Le ton du péril

L’indignation et l’amertume ne peuvent en aucun cas justifier la virulence des propos qui avoisinent l’insulte. Les giclées de fiel entachent aussi ceux qui les répandent. Le sens est discrédité, parasité par un discours outrancier. Cela passe évidemment lorsqu’il s’agit d’un écrivain dont la force des propos frappe les esprits, mais ce ton est de mauvais aloi dans une étude qui se veut rigoureuse et scientifique.

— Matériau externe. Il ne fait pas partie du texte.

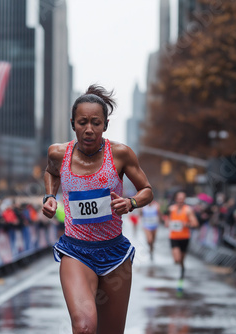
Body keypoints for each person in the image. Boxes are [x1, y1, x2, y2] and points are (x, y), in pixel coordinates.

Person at [42, 84, 153, 334]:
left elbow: (147, 190)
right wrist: (49, 196)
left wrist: (131, 202)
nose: (89, 129)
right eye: (83, 122)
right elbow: (50, 171)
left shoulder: (121, 154)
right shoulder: (59, 153)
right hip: (76, 251)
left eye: (96, 123)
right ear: (73, 123)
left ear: (106, 125)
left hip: (115, 254)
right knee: (84, 327)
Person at [165, 191, 198, 293]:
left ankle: (182, 271)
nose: (180, 200)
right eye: (179, 198)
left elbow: (195, 224)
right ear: (176, 199)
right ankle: (181, 267)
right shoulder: (171, 209)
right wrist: (168, 222)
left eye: (182, 198)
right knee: (177, 259)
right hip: (174, 237)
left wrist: (186, 224)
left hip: (184, 238)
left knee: (182, 260)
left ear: (184, 200)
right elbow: (167, 220)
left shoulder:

C’est le principal défaut de «Marrakech, patrimoine en péril». Il se caractérise par l’outrance du langage. Son auteur, Mohamed El Faïz, est friand d’images catastrophistes. Il recommande d’intervenir «pour museler la bête hideuse de la spéculation». Il parle du «naufrage d’un paysage et de sa déconfiture».
Les propos participant de cet esprit sont nombreux dans le livre. Ils peuvent susciter une réaction de rejet chez le lecteur. Et c’est ainsi qu’au lieu de défendre les choses qui lui tiennent à coeur, l’auteur leur fait du tort en usant d’un ton âpre et corrosif à outrance. Ce ton s’explique par la dégradation d’un patrimoine cher à ce professeur d’histoire économique à l’université Cadi Ayyad de Marrakech. Le constat qu’il établit est réellement préoccupant. L’urbanisation de la Palmeraie, par exemple, est en passe de modifier le paysage de Marrakech. Au reste, El Faïz confère une acception large au mot patrimoine, dans la mesure où il y intègre les douars, l’artisanat, les jardins ou l’eau.
Au demeurant, on peut relever chez cet auteur une certaine nostalgie du passé de Marrakech, voire une résistance au progrès. Lorsqu’il reproche aux bâtiments d’offrir «l’apparente solidité du béton», il s’inscrit tout simplement en faux contre un matériau qui a révolutionné l’urbanisme au XXe siècle.
On peut comprendre l’opposition au béton pendant les années 20. L’architecte français d’origine suisse, Le Corbusier, s’est battu pour l’imposer. Mais la querelle autour du béton est désuète aujourd’hui, voire inadmissible. Le Marrakech d’aujourd’hui ne peut ressembler au Marrakech d’il y 50 ans. C’est dans l’ordre des choses ! Pourtant, par moments, l’auteur le regrette. Il écrit : «L’examen de l’état des archives urbaines nous montrera à quel point la coupure avec les modèles architecturaux du passé est consommée». C’est normal ! Le changement est la loi de l’urbanisme. Mais dans sa hargne contre les dégradations réelles, et qu’il dénombre au passage, El Faïz confond souvent évolution et patrimoine en péril. Cette nostalgie revêt toutefois des aspects positifs.
L’exploitation des archives constitue la richesse du livre. L’auteur a entrepris des recherches qui instruisent aussi bien sur la situation actuelle de la ville que sur son passé. À cet égard, Mohamed El Faïz a une démarche récurrente.
Il consulte des archives pour dépeindre ce qui a été et attirer l’attention sur ce qui n’est plus ou qui est en voie de changement. Son livre en est doublement intéressant. Il nous apprend des choses non seulement sur Marrakech, mais sur l’histoire de l’urbanisme au Maroc. Ainsi : «C’est dans cette ville que l’art des jardins est né au XIIe siècle. Un style nouveau, celui du «jardin à l’almohade», est apparu à la même époque, avec ses immenses vergers, ses grands bassins, ses monuments de l’eau, ses pavillons (menzeh), ses murailles et ses enclos ». El Faïz donne de surcroît des détails précis sur la situation des quartiers et des périls qu’ils encourent.
Les lecteurs qui pourront surmonter la réaction de rejet imputable au ton de l’auteur y trouveront une riche instruction sur l’Histoire de Marrakech.